2003 has been a boom and bust year for the Village Bicycle Project. Bike shipments to Ghana more than doubled, totaling 2,500 bikes this year. We held twice as many workshops as ever before, with more than 235 people receiving discounted bikes and repair training. We're starting a new Earn-a-Bike program with school kids in January. The tools program continues, with progress as well as obstacles. However, a funding shortage threatens to shut down all programs except for the bikes shipments, which is self-sufficient.

We're now getting bikes from community bicycle groups in Seattle, Boston, New York and Essex England, who all together sent six containers this year. Following is our bike collecting partners and their totals for this year:
Bikes Not Bombs, Boston 		986 bikes.  
Bike Works, Seattle 939*
Re-Cycle, of Essex, England 361
Re-Cycle a Bicycle, New York 350
*includes almost 300 collected from our home base neighborhood around Moscow, Idaho, and Pullman and Spokane, Washington.


Our partners in Ghana, George Aidoo and Samson Ayine sell most of the bikes to cover shipping costs. I learned on my visit this summer that most of their buyers are young men and teenagers, who buy just a few bikes, and then fix them for resale. I was delighted to learn that our bikes are providing an honest income for more than 20 young men.

There also appears to be a growing number of bikes in use throughout the areas I visited and I saw that bike prices have fallen in the capital Accra by about 20% over the last two years. This is certainly due to an increase in the supply of bikes, as prices for just about everything else is rising because of inflation. VBP is proud to be a part in the improved availability and lower prices of bikes in Ghana.



New bike owners, after the workshop at
Adaklu, November 2002.
Repair Training--
One day workshops
Earn-a-Bike
The word is out in southeast Ghana about our workshops, where you can get a bike for half-price after attending a one-day workshop on maintenance and repair. We had more than 25 requests for workshops, mostly from that part of the country. We only had funding for eight, yet have done twelve already this year. The workshops mostly help the productive poor, those who will be able to use the bikes to improve their livelihoods: people like Gloria Osei, of Liati Wote, who bought a bike at a workshop in her village last year. Her bicycle helps to reduce transportation costs for taking her produce to sell at markets in neighboring villages. The workshop she said, "helped me a lot to learn how to take care of my bicycle."

Parts vendors in the Accra bike market.
They are happy to have the tools they need
for parting out bike carcasses. This photo
was taken in 2000. Today the raised area
behind them is filled with more parts and
vendors.

Recorded information:
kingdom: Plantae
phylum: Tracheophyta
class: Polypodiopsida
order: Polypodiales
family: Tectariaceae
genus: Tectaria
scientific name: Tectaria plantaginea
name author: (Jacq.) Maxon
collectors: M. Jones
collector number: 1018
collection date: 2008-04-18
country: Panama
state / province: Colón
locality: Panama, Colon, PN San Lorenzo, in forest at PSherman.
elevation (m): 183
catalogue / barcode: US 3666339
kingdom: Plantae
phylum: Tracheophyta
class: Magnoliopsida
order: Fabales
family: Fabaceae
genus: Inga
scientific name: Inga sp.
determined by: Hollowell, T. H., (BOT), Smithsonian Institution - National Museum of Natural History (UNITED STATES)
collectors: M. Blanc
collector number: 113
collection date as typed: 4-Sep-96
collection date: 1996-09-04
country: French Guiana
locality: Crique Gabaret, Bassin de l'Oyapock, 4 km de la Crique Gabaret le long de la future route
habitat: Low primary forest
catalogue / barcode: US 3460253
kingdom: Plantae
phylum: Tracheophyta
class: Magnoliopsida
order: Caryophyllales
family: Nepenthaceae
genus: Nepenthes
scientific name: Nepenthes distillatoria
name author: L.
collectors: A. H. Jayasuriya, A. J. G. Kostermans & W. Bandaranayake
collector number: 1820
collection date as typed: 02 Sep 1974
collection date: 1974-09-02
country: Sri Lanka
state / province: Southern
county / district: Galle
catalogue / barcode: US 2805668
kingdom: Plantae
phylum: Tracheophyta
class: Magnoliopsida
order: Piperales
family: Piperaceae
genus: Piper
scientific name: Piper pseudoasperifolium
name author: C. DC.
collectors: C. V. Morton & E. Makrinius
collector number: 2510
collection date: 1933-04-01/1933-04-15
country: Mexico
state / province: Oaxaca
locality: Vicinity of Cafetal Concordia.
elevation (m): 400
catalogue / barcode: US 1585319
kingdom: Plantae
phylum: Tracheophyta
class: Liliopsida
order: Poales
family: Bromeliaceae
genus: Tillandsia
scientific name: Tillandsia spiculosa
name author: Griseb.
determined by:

What is expected: According to the Village Bicycle Project text, by roughly what percentage have bike prices fallen in Accra over the last two years? The records were drawn from a separate source.

Result below: About 20%.